What little Chouest news that I’ve heard sounds a lot better than the Hornbeck news.

HA! It’s a bloodbath everywhere right now, I know for a fact it’s worse somewhere else. I heard directly from the master on a 300 ft boat at another company that he’s making $500 a day now.

[QUOTE=tugsailor;166516]What little Chouest news that I’ve heard sounds a lot better than the Hornbeck news.[/QUOTE]

My point was that the Hornbeck stuff happened a while ago, whereas Chouest has very recently massively cut pay and done large layoffs. That would explain why Chouest people all of a sudden don’t feel secure in their job. The timing of this quotation makes me think recent pay cuts and layoffs, like Chouest.

Harvey just gave their largest paycut yet…25-30%. Paycuts for officers are now 50-60%, unlicensed guys even more.

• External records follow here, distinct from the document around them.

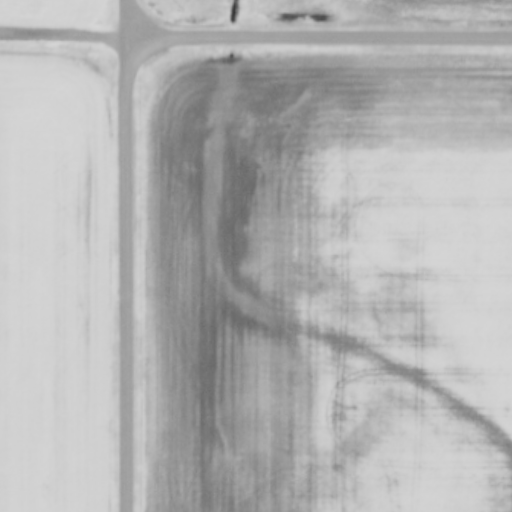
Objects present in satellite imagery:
road: (322, 32)
road: (66, 34)
road: (132, 256)
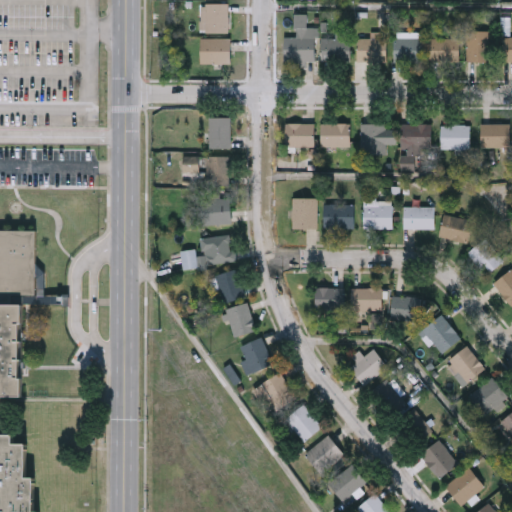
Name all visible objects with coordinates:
road: (388, 5)
building: (214, 15)
building: (215, 18)
building: (506, 26)
road: (45, 34)
building: (299, 40)
building: (476, 43)
building: (301, 44)
building: (478, 45)
building: (335, 46)
building: (408, 46)
building: (506, 46)
road: (265, 47)
building: (371, 47)
building: (373, 47)
building: (407, 47)
building: (444, 47)
building: (214, 48)
building: (336, 48)
building: (445, 49)
building: (507, 49)
building: (216, 50)
parking lot: (49, 63)
road: (45, 70)
road: (89, 95)
road: (319, 95)
building: (218, 129)
building: (298, 131)
building: (494, 131)
building: (220, 132)
building: (334, 132)
building: (415, 132)
building: (454, 133)
building: (300, 134)
building: (336, 134)
building: (372, 135)
building: (496, 135)
road: (62, 137)
building: (456, 137)
building: (377, 138)
building: (414, 143)
building: (190, 161)
building: (191, 163)
road: (34, 165)
road: (97, 166)
building: (216, 167)
building: (219, 170)
road: (397, 175)
building: (214, 207)
building: (303, 209)
building: (216, 210)
building: (306, 212)
building: (377, 212)
building: (338, 213)
building: (379, 213)
building: (418, 214)
building: (339, 216)
building: (419, 217)
building: (454, 226)
building: (456, 228)
building: (216, 246)
building: (211, 252)
building: (484, 254)
road: (126, 256)
building: (187, 256)
building: (486, 256)
road: (409, 260)
building: (228, 283)
building: (505, 284)
building: (230, 285)
building: (505, 285)
building: (366, 296)
building: (328, 297)
building: (330, 298)
building: (367, 298)
road: (75, 299)
road: (94, 301)
building: (407, 306)
building: (408, 308)
building: (238, 317)
building: (240, 319)
building: (377, 321)
road: (291, 323)
building: (440, 332)
building: (440, 334)
power tower: (158, 340)
building: (254, 353)
building: (17, 356)
building: (256, 356)
building: (15, 359)
building: (465, 363)
building: (368, 364)
building: (466, 364)
building: (368, 365)
road: (423, 367)
road: (224, 382)
building: (272, 388)
building: (276, 392)
building: (388, 393)
building: (487, 394)
building: (389, 395)
building: (489, 396)
building: (302, 420)
building: (507, 420)
building: (304, 422)
building: (508, 422)
building: (412, 424)
building: (417, 424)
building: (323, 451)
building: (325, 454)
building: (438, 456)
building: (439, 458)
building: (346, 480)
building: (348, 482)
building: (464, 483)
building: (466, 487)
building: (372, 504)
building: (484, 507)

It sounds like you have enough experience to make it on atb/tugs, recency will be your only major issue. On the East coast the mate is expected to preform everything the Captain does except for paperwork. If you don’t have experience in an area, say something. A couple of new hire mates at my company have little to no experience with the currents we get in the Northeast and it’s making a monkey out of them.

He’d have to fire himself to make it better. The office staff isn’t the problem.

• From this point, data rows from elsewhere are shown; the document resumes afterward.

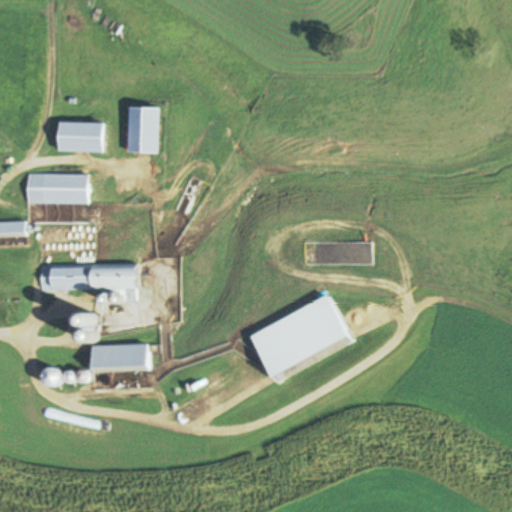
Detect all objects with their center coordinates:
road: (50, 99)
building: (83, 136)
building: (83, 137)
building: (60, 189)
building: (60, 189)
building: (13, 229)
building: (13, 229)
building: (94, 279)
road: (66, 312)
building: (121, 357)
building: (121, 358)
building: (50, 379)
building: (51, 379)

[QUOTE=Tugted;166465]He’s fired most of the office staff.[/QUOTE]

Yeah, that will make it better. LoL
The main problem still remains.

Well shit!!, this thread died quickly.

[QUOTE=tugsailor;166457]That may be a great opportunity, or just a deckhand job than may eventually turn into mate. At any company, personnel is mostly interested in the filling the current needs (in this case for a deckhand). They will promise anything to get someone on the boat. Most personnel types do not plan ahead.

The best way to find out if they are serious is to say: Ok, I accept your offer for a position as a mate, and its ok with me if you want me to do one hitch as a deckhand, so long as as I am starting at mate’s pay. When a decent company is hiring a mate, they don’t mind paying him mate’s pay. If they only want to pay you as a deckhand, then they are only hiring you as a deckhand.[/QUOTE]

I wouldn’t say that most personnel types do not plan ahead. In my experience the personnel department always tries to plan ahead but that area of the business is hard to do so. Turnover, no shows, sickness, death in family, etc… make it very difficult to execute even a well prepared department. Just when you get everyone in the right slot everything seems change.

Just my 2 cents.

A good personnel person would probably love to have a dozen extra employees, but Jeaux boss has to run a business and it’s not economical to do so.

What’s Bouchard pay in gulf as of 2017 ?

If you’re being offered a job, take it. They’re hard to come by now. The pay will be ok ( I have no proof of this) but the benefits and crew changes will be meh.